In an effort to change some of the world’s most pressing issues, the Clinton Global Initiative University (CGIU) is reaching out to college students from around the globe to teach them how to improve on their individual philanthropic commitments.
Recently, 15 University of Miami students as well as President Donna E. Shalala attended the CGIU meeting which took place last month on the University of Texas-Austin campus.
The meeting brought together more than 1,000 university students from across the globe as well as university administrators to learn, network and share ideas.
Ivette Cardelli, a UM nursing senior, said she started a nonprofit that assists medical clinics in Mexico after a recent eye-opening trip.
“The networking at the CGIU was key,” she said.
The CGIU was started by the William J. Clinton Foundation’s Clinton Global Initiative in 2007 as a way to inspire and educate future leaders. It reaches out to college students who have ideas and activist projects that will invoke change on their campus, in their communities and around the planet.
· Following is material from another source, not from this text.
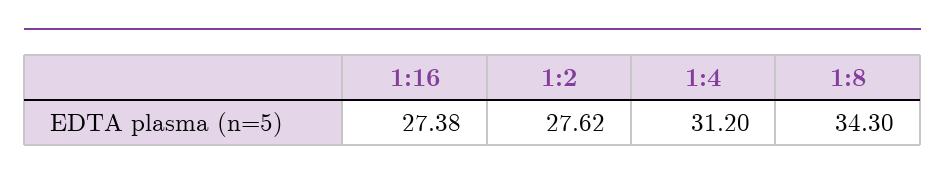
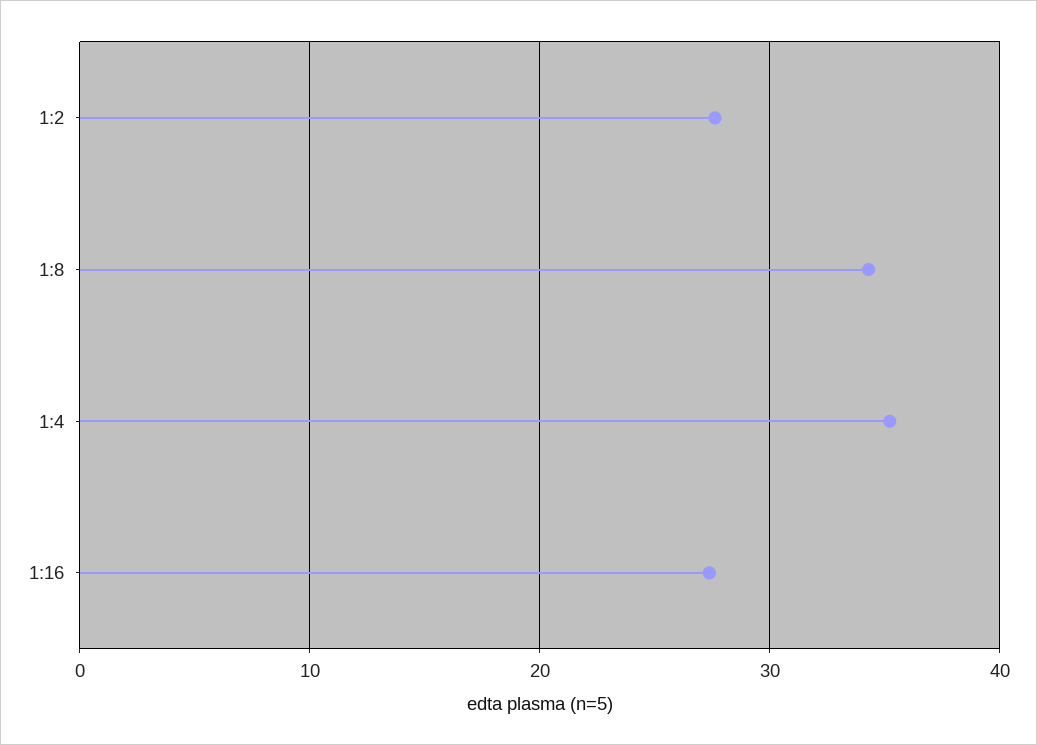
1:4: 31.2 -> 35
The meeting focused on five key areas: education, global warming, world health, human rights and poverty reduction. Seminars and workshops were held to address the issues and give the students tools in order to work through examples of successful as well as ineffective projects.
“They are definitely eager to help and see your projects succeed,” Cardelli said.
For two years, Pamela Jackson had been thinking of starting a project that helps people in West Africa through education of chronic disease and nutrition. She did not know how to bring her ideas to life. Then she saw a promotion for the Clinton Global Initiative University in the Ibis newsletter last year and decided to apply.
“They gave me the framework to solidify my ideas to make them work,” Jackson said.
Evian White, a second-year law student at UM who has started the Justice for Juveniles Resource Center, said the program gave her a foundation of support on how to build programs and maintain them in the long run.
“CGIU takes you to the next level in your efforts by learning fundraising, volunteer recruitment and program sustainability,” White said.
Derick Schesser, a UM senior studying mechanical engineering and math, said his commitment to solar energy on campus has gotten a lot more attention since the initiative. He has noticed more publicity for his project as well as more student interest.
CGIU begins accepting applications in December. All university students who have ideas or projects they are currently involved are encouraged to apply online at www.clintonglobalinitiative.org/NETCOMMUNITY/Page.aspx?pid=1853.
“No idea is too small, giving is giving,” Cardilli said. “All you need is a passion for your commitment and a willingness to follow through, and I will definitely be applying again next year.”